Start of DATA BLOCK

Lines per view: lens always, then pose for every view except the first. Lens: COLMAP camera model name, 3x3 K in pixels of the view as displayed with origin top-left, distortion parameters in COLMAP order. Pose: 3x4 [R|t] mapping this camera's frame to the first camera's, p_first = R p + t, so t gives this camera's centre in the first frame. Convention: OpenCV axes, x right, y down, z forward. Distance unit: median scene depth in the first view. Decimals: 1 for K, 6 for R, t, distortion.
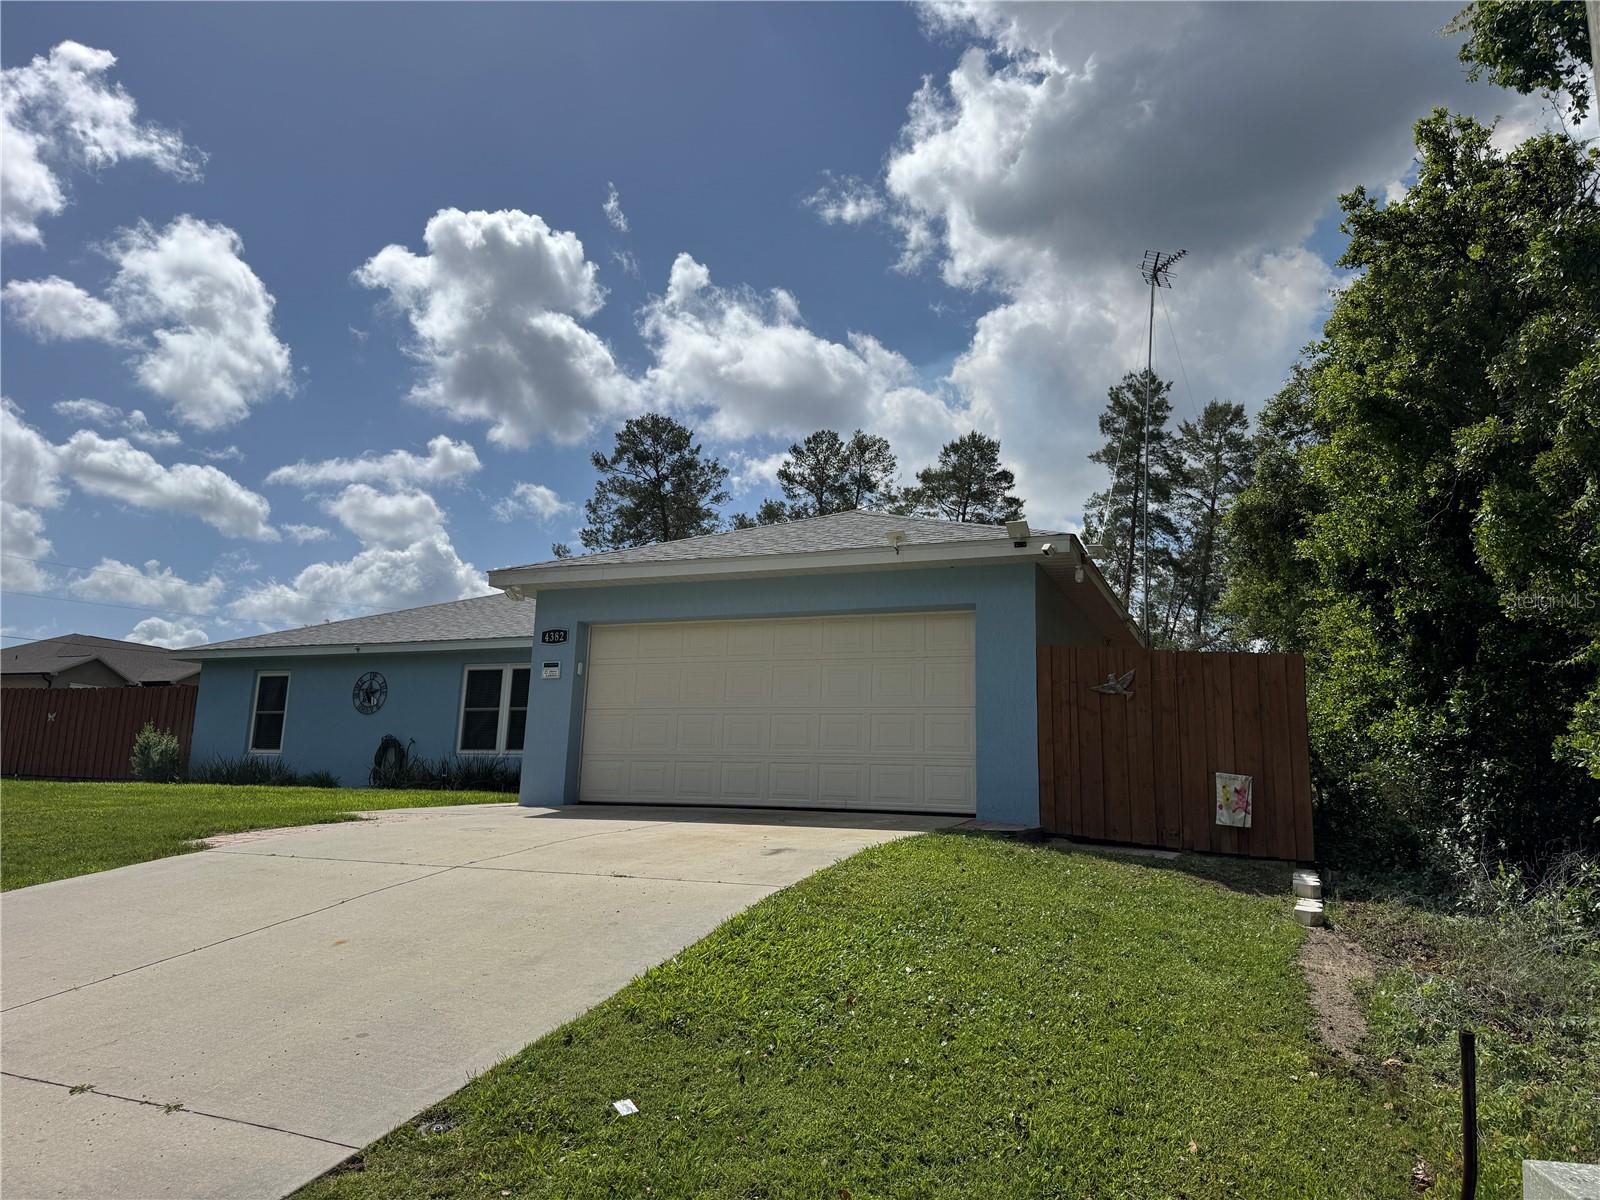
lens RADIAL K [[1098.9, 0, 807.0], [0, 1098.9, 601.0], [0, 0, 1]] dist [0.049484, -0.030289]
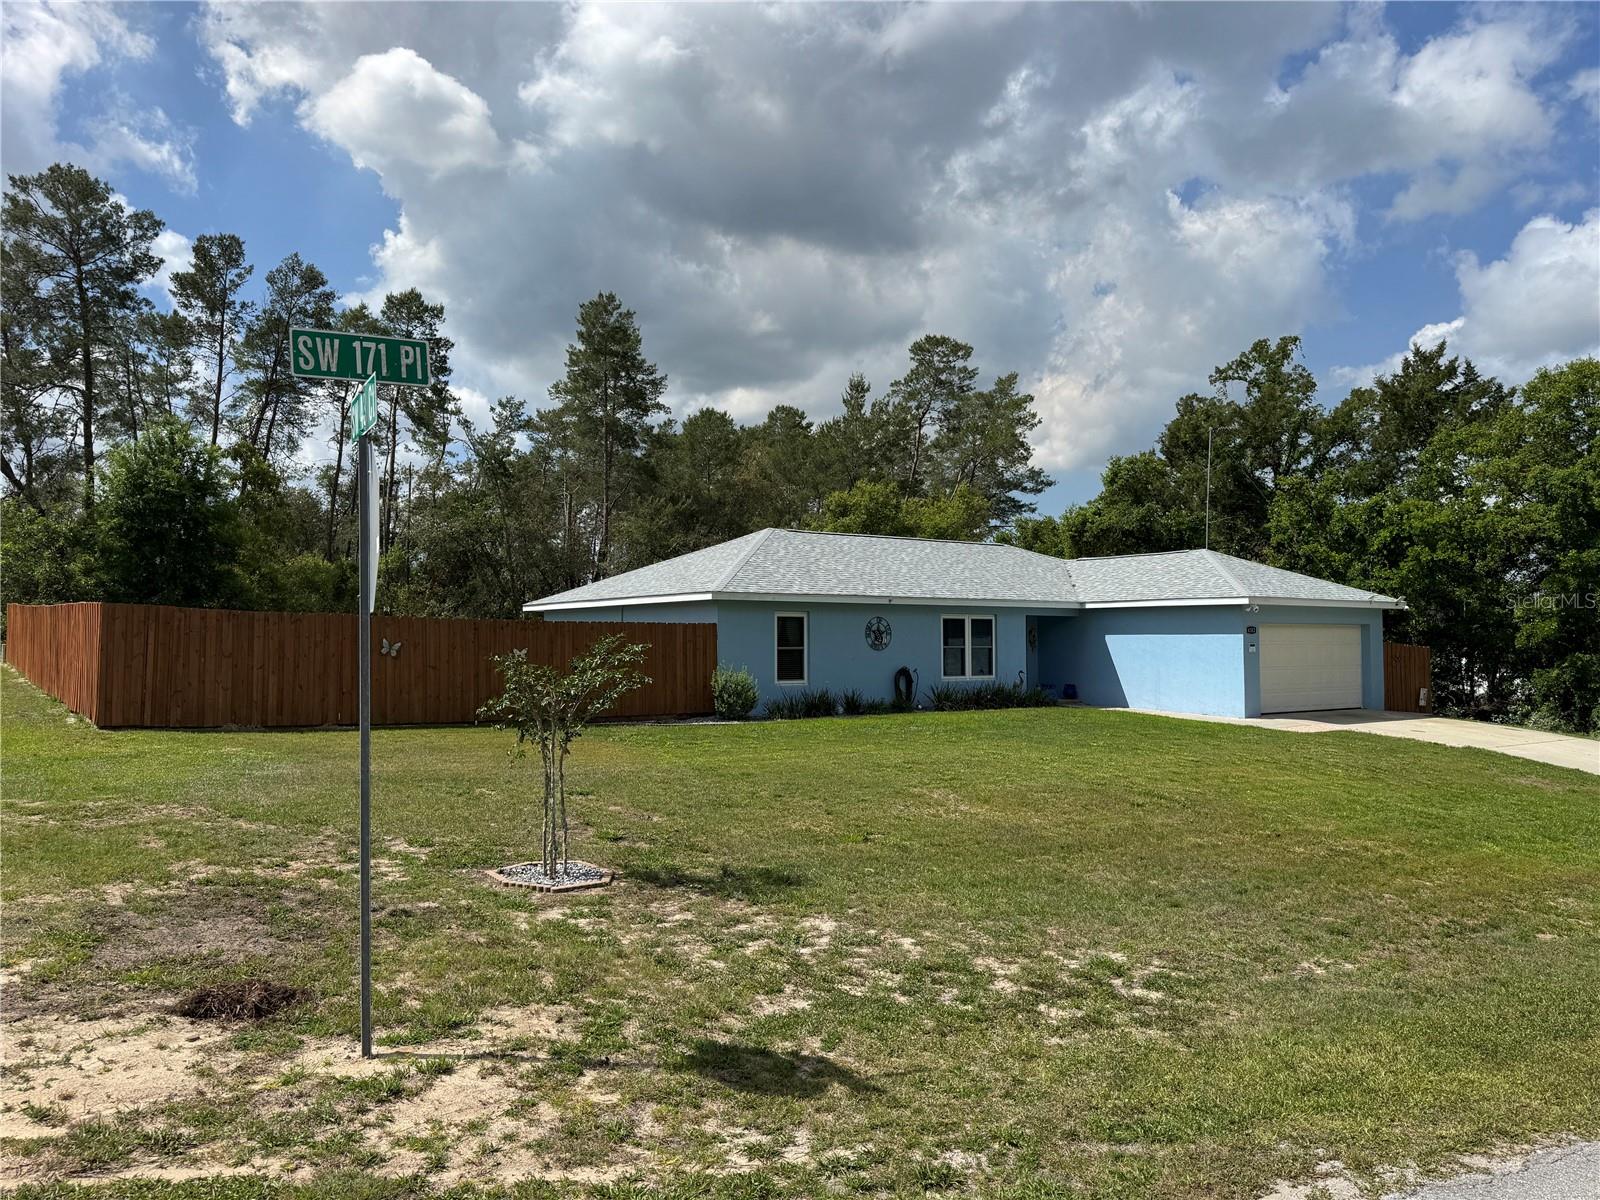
lens RADIAL K [[1127.8, 0, 797.9], [0, 1127.8, 601.2], [0, 0, 1]] dist [0.010161, -0.001081]
pose [[0.531031, -0.000405, 0.847352, -0.523497], [-0.142495, 0.985716, 0.089772, -0.018696], [-0.835285, -0.168415, 0.523388, 0.143076]]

End of DATA BLOCK

Omit the pictures and write out the remaining data exactly.

■ **TASK OUTPUT**:
Lines per view: lens always, then pose for every view except the first. Lens: COLMAP camera model name, 3x3 K in pixels of the view as displayed with origin top-left, distortion parameters in COLMAP order. Pose: 3x4 [R|t] mapping this camera's frame to the first camera's, p_first = R p + t, so t gives this camera's centre in the first frame. Convention: OpenCV axes, x right, y down, z forward. Distance unit: median scene depth in the first view. Decimals: 1 for K, 6 for R, t, distortion.
lens RADIAL K [[1098.9, 0, 807.0], [0, 1098.9, 601.0], [0, 0, 1]] dist [0.049484, -0.030289]
lens RADIAL K [[1127.8, 0, 797.9], [0, 1127.8, 601.2], [0, 0, 1]] dist [0.010161, -0.001081]
pose [[0.531031, -0.000405, 0.847352, -0.523497], [-0.142495, 0.985716, 0.089772, -0.018696], [-0.835285, -0.168415, 0.523388, 0.143076]]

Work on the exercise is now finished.